Can I use Nomic Embed instead of OpenAI for embeddings?
Yes. You can replace the OpenAI embedding call in your ingestion script with Nomic Embed or any Hugging Face model. Just ensure that the VECTOR dimension size defined in your pgvector table matches the output dimensions of the Nomic model you choose.
How much data can a Supabase free tier handle for an open brain?
The Supabase free tier is sufficient for prototyping and small-scale personal knowledge bases. While it has storage limits on the database size, pgvector's efficiency allows you to store thousands of embeddings before hitting performance bottlenecks or storage caps.
What is the recommended schema for an open brain memories table?
A robust schema includes a 'memories' table with columns for content (TEXT), embedding (VECTOR), metadata (JSONB), and a session_id (UUID) for multi-user isolation. Additionally, implementing a separate 'facts' table for subject-predicate-object triples helps the AI maintain structured, deterministic knowledge alongside semantic memories.
Do I need to know Python to build an open brain?
While not strictly required, basic proficiency in Python or Node.js is necessary to write the ingestion scripts that send data to your database. However, if you use pre-built MCP servers and low-code tools for data movement, you can manage most of the system via SQL and configuration files.
How do I write a custom MCP server?
Use the Model Context Protocol SDK to define 'tools' that your AI client can call. Each tool should be a function—such as 'search_memories' or 'add_fact'—that executes a specific SQL query against your pgvector database and returns the result as a string to the LLM.
Can I use SQLite instead of Supabase for an open brain?
Yes, provided you use the sqlite-vss extension for vector search. While SQLite is excellent for local-first applications, it lacks the built-in cloud scaling, real-time sync, and managed pgvector environment that Supabase provides out of the box.
What is the difference between pgvector and Pinecone?

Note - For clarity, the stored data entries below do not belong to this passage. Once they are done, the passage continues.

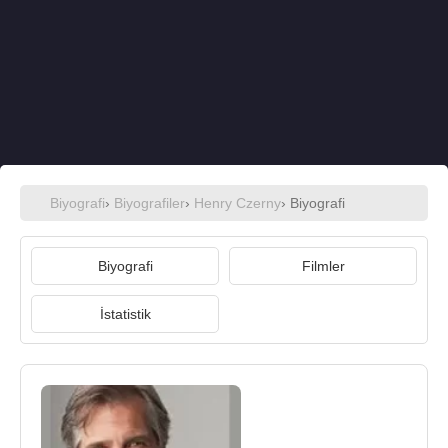
Biyografi
›
Biyografiler
›
Henry Czerny
› Biyografi
Biyografi
Filmler
İstatistik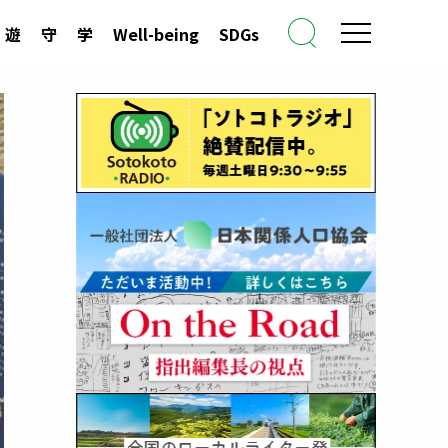
遊
守
学
Well-being
SDGs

pgvector is an extension that adds vector capabilities to a relational PostgreSQL database, allowing you to keep your metadata and embeddings in one place. Pinecone is a specialized, standalone vector database optimized for massive scale but requires managing a separate data silo from your primary application data.

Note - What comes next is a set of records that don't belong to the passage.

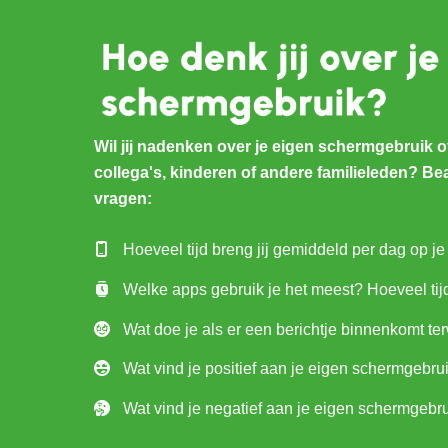
Wil jij nadenken over je eigen schermgebruik o
collega's, kinderen of andere familieleden? 
vragen:
Hoeveel tijd breng jij gemiddeld per dag op je
Welke apps gebruik je het meest? Hoeveel tij
Wat doe je als er een berichtje binnenkomt ter
Wat vind je positief aan je eigen schermgebru
Wat vind je negatief aan je eigen schermgebr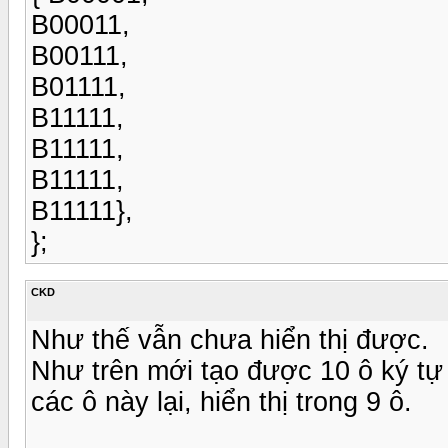
B00011,
B00111,
B01111,
B11111,
B11111,
B11111,
B11111},
};
CKD
Như thế vẫn chưa hiển thị được.
Như trên mới tạo được 10 ô ký tự 
các ô này lại, hiển thị trong 9 ô.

How do I scale an open brain past 100k entries?
To maintain query speed at scale, move from flat scans to an HNSW (Hierarchical Navigable Small World) index in pgvector. This creates a graph-based structure that significantly accelerates nearest-neighbor searches compared to the standard ivfflat index.
Is there a ready-made open brain starter kit?
The most effective starting point is cloning the supabase-mcp repository from GitHub. This provides the necessary server logic to link your Supabase vector store to any MCP-compliant AI client, effectively giving you the infrastructure of an open brain.